Un "oubli" de la part des médias dits "mainstream" qui pose de nombreuses questions déontologiques, notamment au sujet du rôle de l'Agence France Presse (AFP). Les citoyens n'ont-ils pas le droit d'être informés d'une démarche ayant trait à la vérification d'une bonne gestion de la chose publique ? La liberté de la presse, qui donne des droits, mais aussi des devoirs aux journalistes, ne peut-elle plus s'exercer véritablement en France ?

"Aucun calendrier n'a été fixé"

Jointe par téléphone, Amanda Nouvel, collaboratrice du service presse et médias de la CJUE, confirme qu'une plainte pénale a bien été enregistrée au nom de M. Frédéric Baldan, en date du 6 avril 2023.

Elle nous informe que "l’enquête suit son cours" et qu'"aucun calendrier n’a été fixé. La partie adverse a deux mois pour répondre à compter de la signification. Le délai court". Elle indique ne pas avoir plus d’information, étant donné la nature pénale de l’enquête et le secret de l’instruction.

Pas d'urgence donc, malgré une plainte pénale qui vise la présidente de la Commission européenne elle-même, et concerne des faits présumés d'une grande gravité. Pour une plainte de douze pages qui "peut être lue par un lecteur moyen en 30 minutes. Le Parquet européen ne semble pas pressé de se positionner puisqu’il en dispose depuis deux mois. L’enjeu est pourtant de taille : tant qu’il ne prend pas position, aucune enquête judiciaire ne peut démarrer" écrivait David Leloup pour le Vif.

En effet, Ursula von der Leyen, non élue dans l’exercice de ses fonctions, est soupçonnée d'avoir négocié (et renégocié), en catimini, en dehors des prérogatives octroyées par son mandat, un "méga-contrat" d'achat de vaccins anti-Covid-19 auprès de l'industriel Pfizer. Des SMS ont été directement échangés entre la présidente de la Commission européenne et le PDG de Pfizer, Albert Bourla, autour de tractations commerciales.

Suite à la plainte déposée, le juge chargé de l'instruction en Belgique doit désormais avoir accès à ces messages, considérés comme des documents administratifs. Ne pas livrer ces documents constituerait une infraction pénale pour Ursula von der Leyen qui, en cas de destruction des messages, devrait s'en expliquer à la justice.

Au sujet de l’action en référé qui vient d’être introduite, Amanda Nouvel n’a pas plus d’informations à nous fournir.
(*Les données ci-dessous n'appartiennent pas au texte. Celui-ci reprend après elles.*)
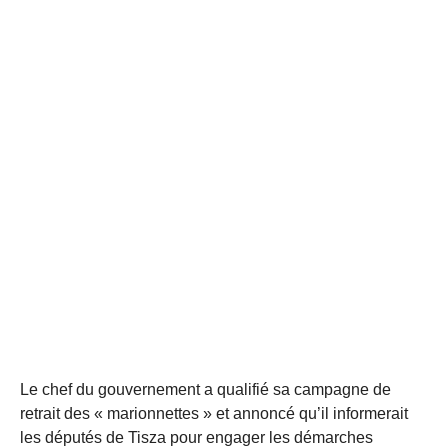
Le chef du gouvernement a qualifié sa campagne de
retrait des « marionnettes » et annoncé qu’il informerait
les députés de Tisza pour engager les démarches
Elle précise, à propos du référé, qu'il "n’y a pas lieu nécessairement d’avoir une audience, c’est au président du tribunal de décider s’il y aura une audience ou pas".

Peut-on exercer un mandat public en étant visé par une procédure judiciaire ?

Comme le confirme un article publié le 7 juin 2023 par le média belge d'actualités Le Vif, "deux mois après son dépôt entre les mains d'un juge d'instruction à Liège, la plainte pénale d'un citoyen belge contre la présidente de la Commission européenne n'est toujours pas instruite." Cette plainte est "en cours d'analyse par le Parquet européen".

Au sein de l'Union européenne, une personne qui exerce un mandat, une fonction liée à l'autorité publique, visée dans le cadre d'une procédure judiciaire, peut-elle rester en place ? Le temps de l'enquête, telle personne ne devrait-elle pas être suspendue ? Les affaires se multiplient autour de la présidente de la Commission européenne : de nouvelles perquisition ont eu lieu mardi dernier à propos du QatarGate, impliquant l'euro-députée Eva Kaili, 

En France, Emmanuel Macron avait, dans ses promesses de campagne, déclaré qu’un membre de son gouvernement mis en examen devrait être suspendu en telle situation. Ceci, afin de garantir non seulement la transparence, mais aussi de maintenir la confiance en l’action publique. Cette promesse a été oubliée depuis longtemps, le porte-parole du gouvernement Véran ayant eu à ce propos une interprétation pour le moins différente en octobre 2022.

Note : 

(1) Me Protat est aussi l’avocate conseil de l’association BonSens.org, au sein de laquelle Xavier Azalbert directeur de la rédaction et de la publication de France-Soir, est administrateur.